Document Type : Full length article
Assistant Prof., Dept. of Archaeology, Shahrekord University
Assistant Prof., Dept. of Geography, Razi University
Despite academic advances in spatial analysis within archaeology, primary uses of computer
based GIS in archaeology were initiated by Cultural Resource Management (CRM) needs in the
world. In conjunction with the development of environmental GIS data within several
organizations, other federal agencies saw its potential for the management and spatial
representation of archaeological data. Therefore, in other ways, developing methods of analysis
and visual representation of data, previously impossible, were started. New methods of
exploratory data analysis became possible and the efficiency within GIS environments for
manipulation and analysis of spatial data contributed to exploratory and experimental use of data.
Developed in catchment analysis of the 1970 in archaeology was a byproduct of settlement
pattern and cultural ecological studies in which archaeologists became interested in the types
and spatial distribution of resources exploited by a given settlement. The concept is based on the
assumption that resource use around a settlement is distance dependant and that sites will be
located so that to maximize exploitation of resource. Typically, the area associated with the
settlement was calculated through Euclidian boundary techniques. Yet Euclidian distance
measures do not take into account aspects of the topography in consideration of distance. Today,
more sophisticated models utilize cost distance to establish distance in the development of
Other improvements in spatial analysis can also be seen in settlement pattern analysis. With
GIS, archaeologists are now able to explore and analyze multiple variables across a given
landscape such as distance between archaeological site locations and particular types of
architecture and/or artifacts. These variables can be used to discuss issues related to, for
instance, mobility and socio-political development through time. At more micro-scales, GIS has
been used to manage and analyze the distribution of artifact types at a given site. This type of
analysis is useful for understanding the behavioral patterns at a given site and identifying
specific activity areas within a site through time.
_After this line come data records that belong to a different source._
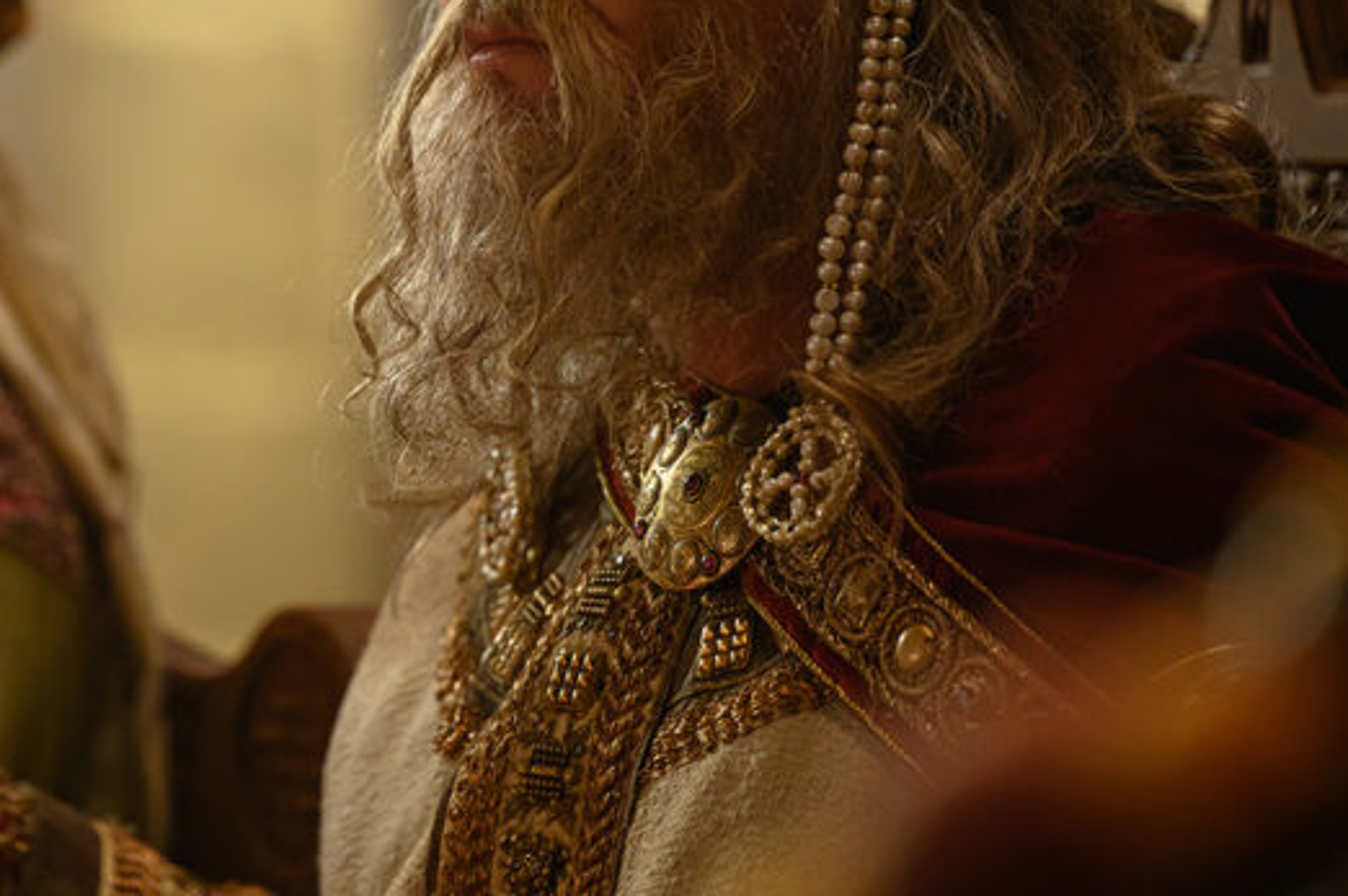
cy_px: 102
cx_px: 243
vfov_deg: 3.9
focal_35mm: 353
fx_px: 13205
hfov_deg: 5.8
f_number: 2.8
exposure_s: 1/160
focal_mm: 180
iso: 2000
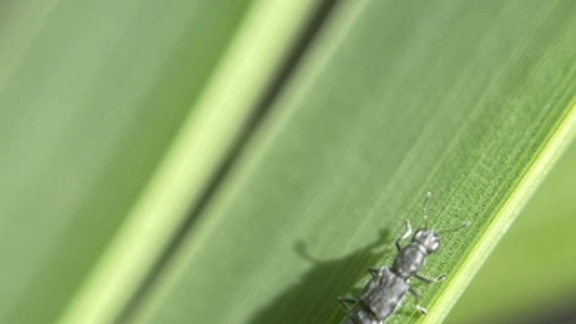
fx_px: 871
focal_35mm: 57
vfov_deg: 20.2
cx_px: 319
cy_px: 349
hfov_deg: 36.6
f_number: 1.6
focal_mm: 4.2
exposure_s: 1/888
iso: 32
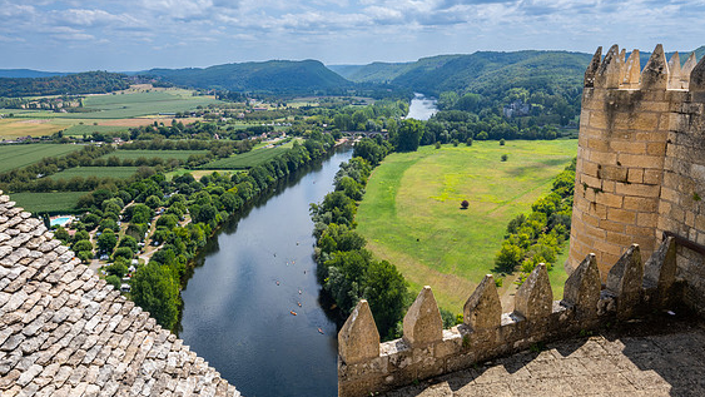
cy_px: 197
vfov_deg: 42.9
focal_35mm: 27
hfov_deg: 69.8
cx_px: 359
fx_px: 505
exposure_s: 1/30
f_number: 22
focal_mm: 25
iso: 100
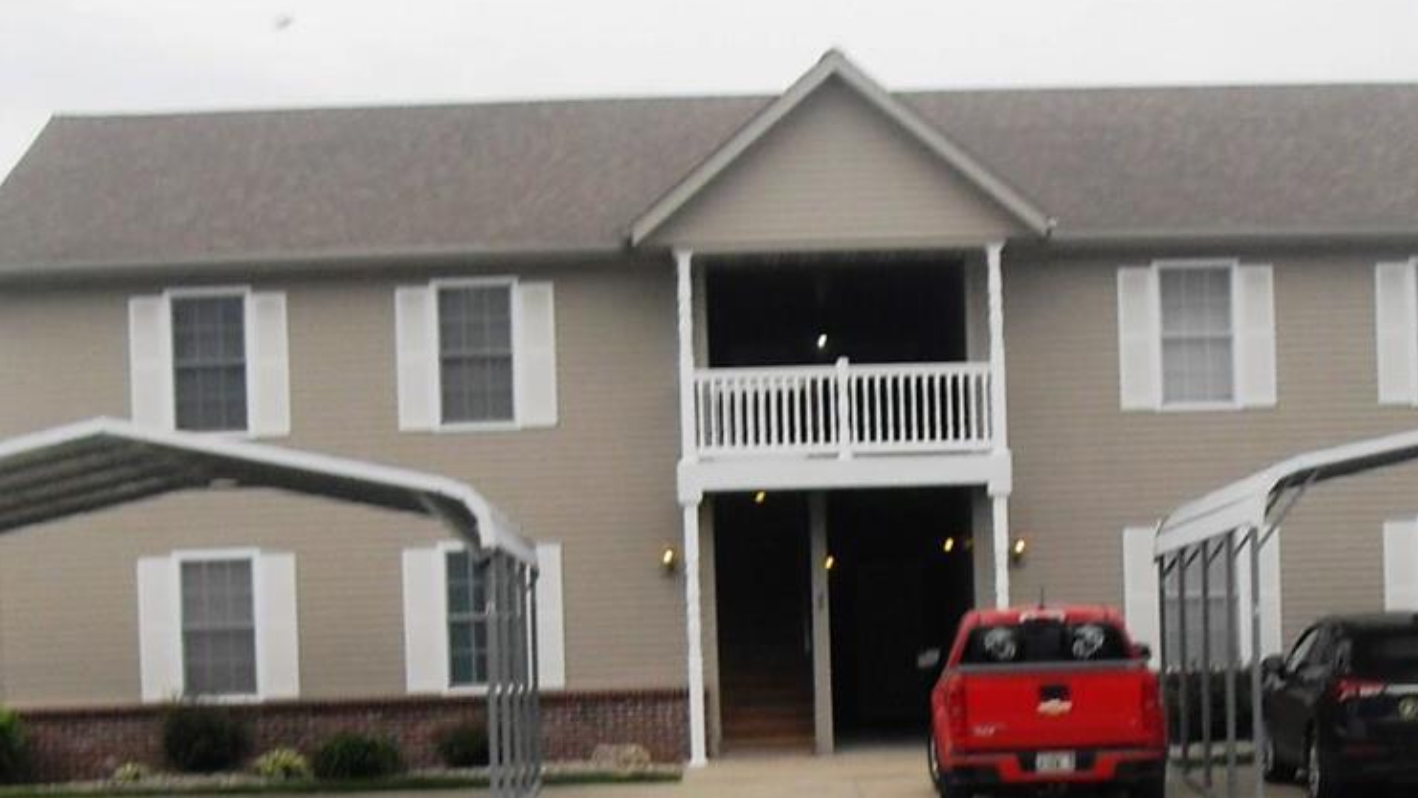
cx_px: 1010
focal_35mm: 87
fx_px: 3272
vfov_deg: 13.6
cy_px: 859
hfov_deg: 24.3
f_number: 8.9
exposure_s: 1/90
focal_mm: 6.3
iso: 80
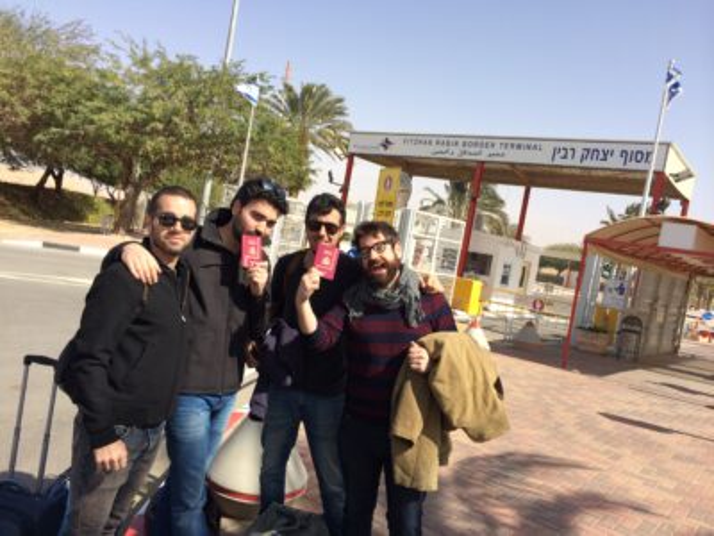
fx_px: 619
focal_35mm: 30
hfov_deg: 60.0
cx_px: 357
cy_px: 268
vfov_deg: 46.8
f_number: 2.2
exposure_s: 1/1953
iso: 40
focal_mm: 4.12
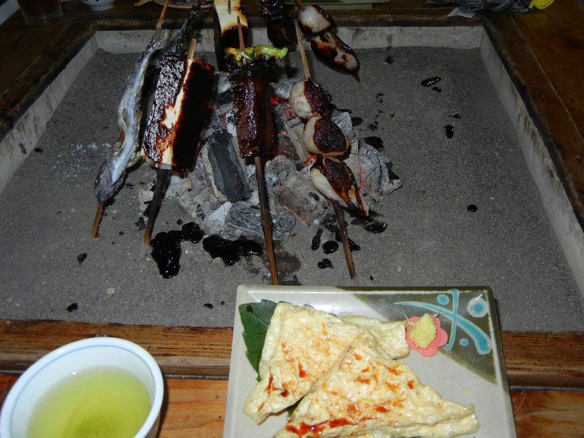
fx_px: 574
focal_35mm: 34
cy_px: 219
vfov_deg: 41.8
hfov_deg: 54.0
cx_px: 292
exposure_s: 1/30
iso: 200
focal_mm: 6.2
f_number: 3.6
This study has tried to analyze the spatial-temporal patterns of Songhor’s archaeological sites in
GIS. To conduct the research, the techniques applied for gathering data will be pervasive
surface survey. Accordingly, all archaeological and historical evidence will be identified and
then recorded, in details. The collected data, including 286 sites and monuments from Neolithic
to late Islamic period, was reported in 2 volumes. Dating of the sites has been carried out based
on sample recognition and comparing the studies of collected surface data. The material
gathered were divided into six general groups, which are Neolithic, Chalcolithic, Bronze, Iron,
Historic and late Islamic period. According to current research, from the total 286 sites, two of
them belong to Neolithic periods, 32 of them belong to Chalcolithic period, 25 of them belong
to Bronze period, 46 of them belong to Iron Age and 147 of sites present the culture of the
Achaemanid, Parthian and Sassanian era. Finally, 214 sites and monuments have shown the
traces of the Islamic period which some of them show only a particular time of Islamic era and
mostly present the monuments and architecture of this period. Then these archeological sites are
chosen as our materials and statistical population.
For achieving the research goals, we have used and analyzed geographical information,
using Arc GIS 10 Software. By establishing a data bank, as Geodatabase, for the studywe
carried out an analysis on spatial distribution of the sites. Thus, we focused on natural factors
like height, slope, Landform, climate, flowing waters, rivers, flora (pasture), and rainfall to
understand the role and efficacy of each factor in appearance of the sites. Our study made it
clear that the ancient settlement patterns of Songhor was highly affected by natural factors such
as flora, water sources, rainfall, and height.
Results and Discussion
In addition, according to this research it has been specified that each of the natural factors have
played different roles in the distribution of the ancient sites and there is no same precept for all.
Thus, it is necessary that the role of each natural factor to be studied separately. The analysis
shows that the area under study is affected by Zagros mountain ranges, height, distance to the
river and dense pasture cover.
This area has a cool climate and height and these factors have created special and different
conditions in forming human settlements relative to other areas in central Zagros. Our study
made it clear that the ancient settlement patterns of Songhor were highly affected by natural
factors such as height and distance to the river.